Centre for Genomic Regulation (CRG), The Barcelona Institute of Science and Technology, Barcelona, Spain; Universitat Pompeu Fabra (UPF), Barcelona, Spain; Instituto de Investigaciones en Matemáticas Aplicadas y Sistemas, Universidad Nacional Autónoma de México, CDMX, Mexico.
Centro de Investigación en Matemáticas, AC (CIMAT), Guanajuato, Mexico.
Theor Popul Biol. 2023 Dec;154:94-101. doi: 10.1016/j.tpb.2023.09.002. Epub 2023 Sep 22.
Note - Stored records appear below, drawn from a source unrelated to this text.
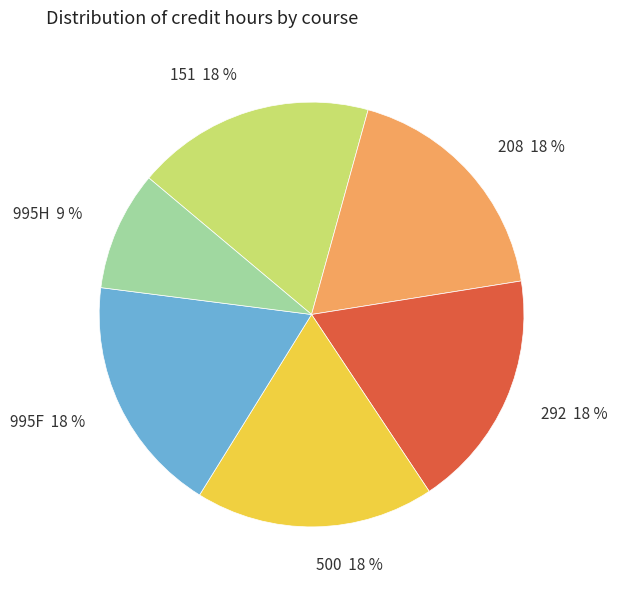

To the nearest percent, what is the average slice percentage?

17%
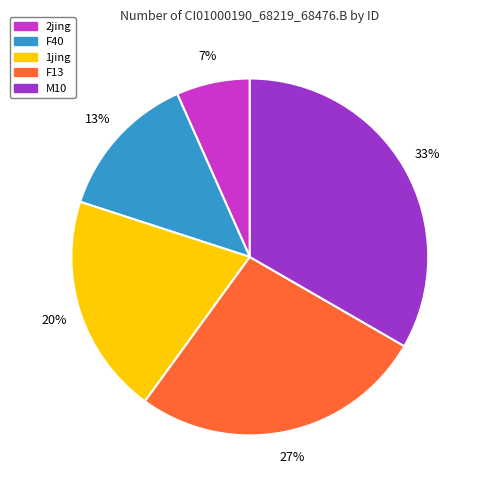

Is the sum of F13 and 1jing greater than half?

No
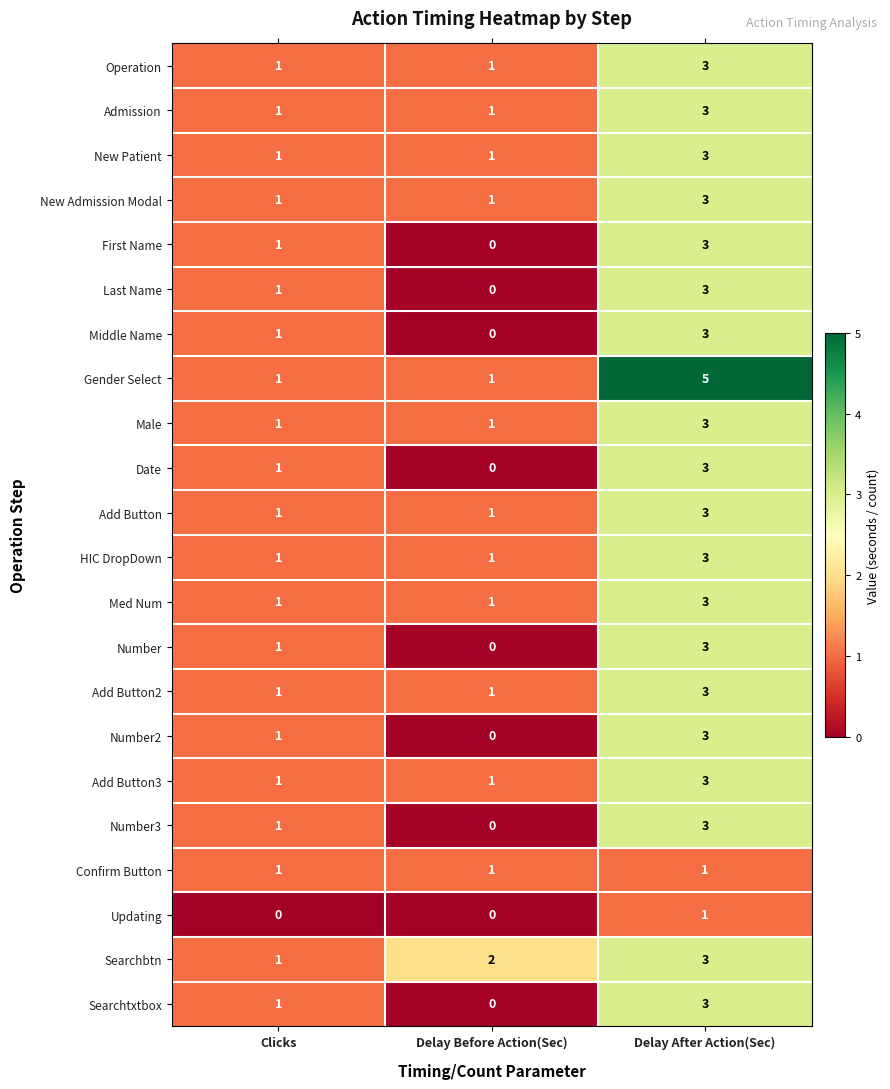

What is the sum of all HIC DropDown values?

5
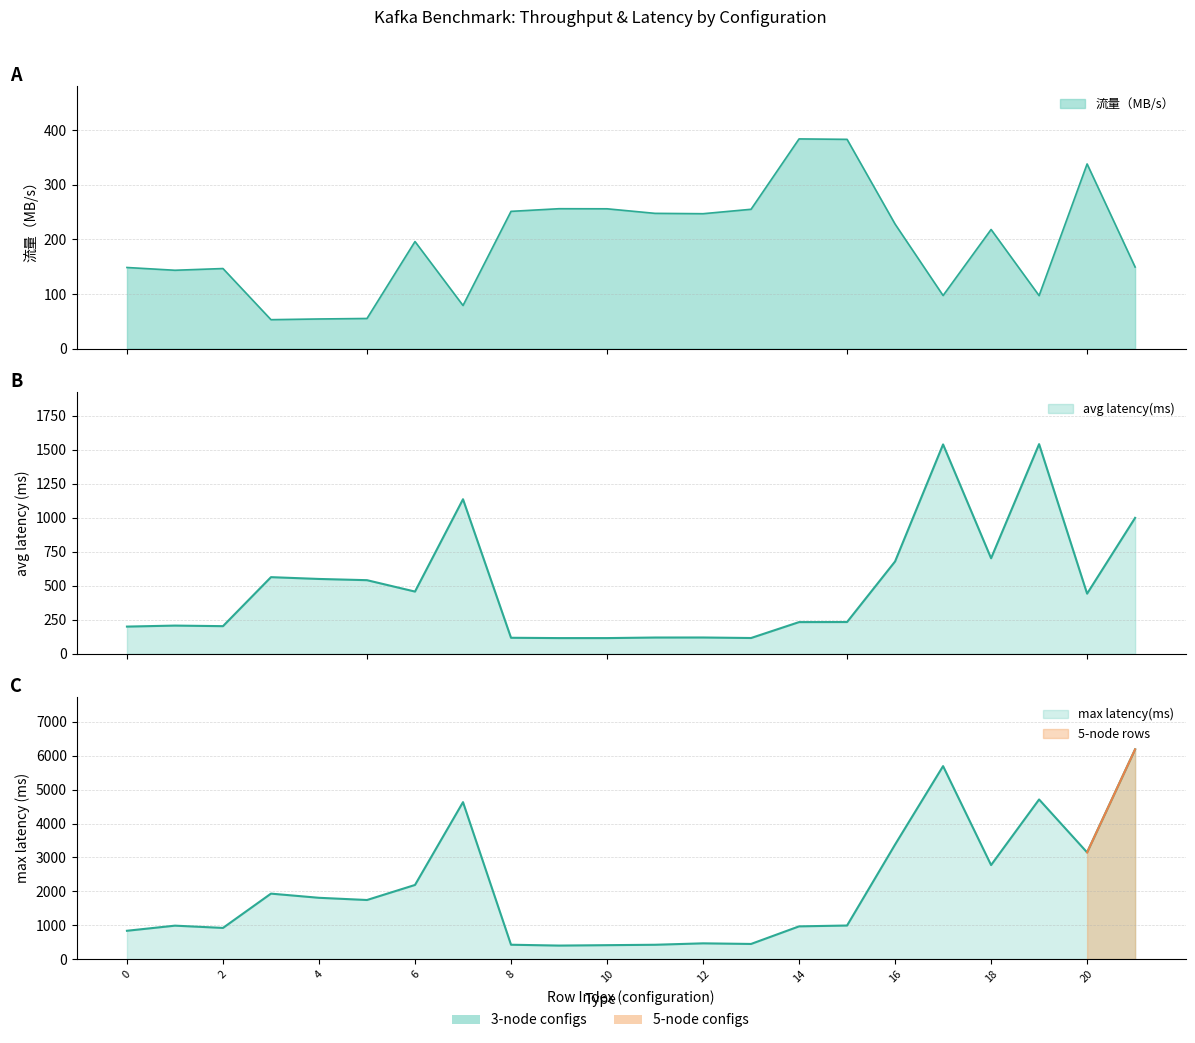

What is the difference between the maximum and minimum values in the avg latency(ms) series?

1425.9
Multiple-merger coalescents, also known as Λ-coalescents, have been used to describe the genealogy of populations that have a skewed offspring distribution or that undergo strong selection. Inferring the characteristic measure Λ, which describes the rates of the multiple-merger events, is key to understand these processes. So far, most inference methods only work for some particular families of Λ-coalescents that are described by only one parameter, but not for more general models. This article is devoted to the construction of a non-parametric estimator of the density of Λ that is based on the observation at a single time of the so-called Site Frequency Spectrum (SFS), which describes the allelic frequencies in a present population sample. First, we produce estimates of the multiple-merger rates by solving a linear system, whose coefficients are obtained by appropriately subsampling the SFS. Then, we use a technique that aggregates the information extracted from the previous step through a kernel type of re-construction to give a non-parametric estimation of the measure Λ. We give a consistency result of this estimator under mild conditions on the behavior of Λ around 0. We also show some numerical examples of how our method performs.
多重合并 coalescents,也称为 Λ-coalescents,已被用于描述具有偏斜后代分布或经历强烈选择的群体的谱系。推断描述多重合并事件速率的特征度量 Λ 是理解这些过程的关键。到目前为止,大多数推断方法仅适用于由单个参数描述的某些特定的 Λ-coalescents 族,而不适用于更一般的模型。本文致力于构建基于所谓的单时间点位点频率谱 (SFS) 的 Λ 密度的非参数估计器,该谱描述了当前群体样本中的等位基因频率。首先,我们通过求解线性系统来产生多重合并速率的估计,其系数是通过适当的 SFS 抽样获得的。然后,我们使用一种通过核类型重建从前面步骤中提取信息的技术,对度量 Λ 进行非参数估计。我们在 Λ 围绕 0 的行为的一些温和条件下给出了这个估计器的一致性结果。我们还展示了一些数值示例,说明我们的方法的性能。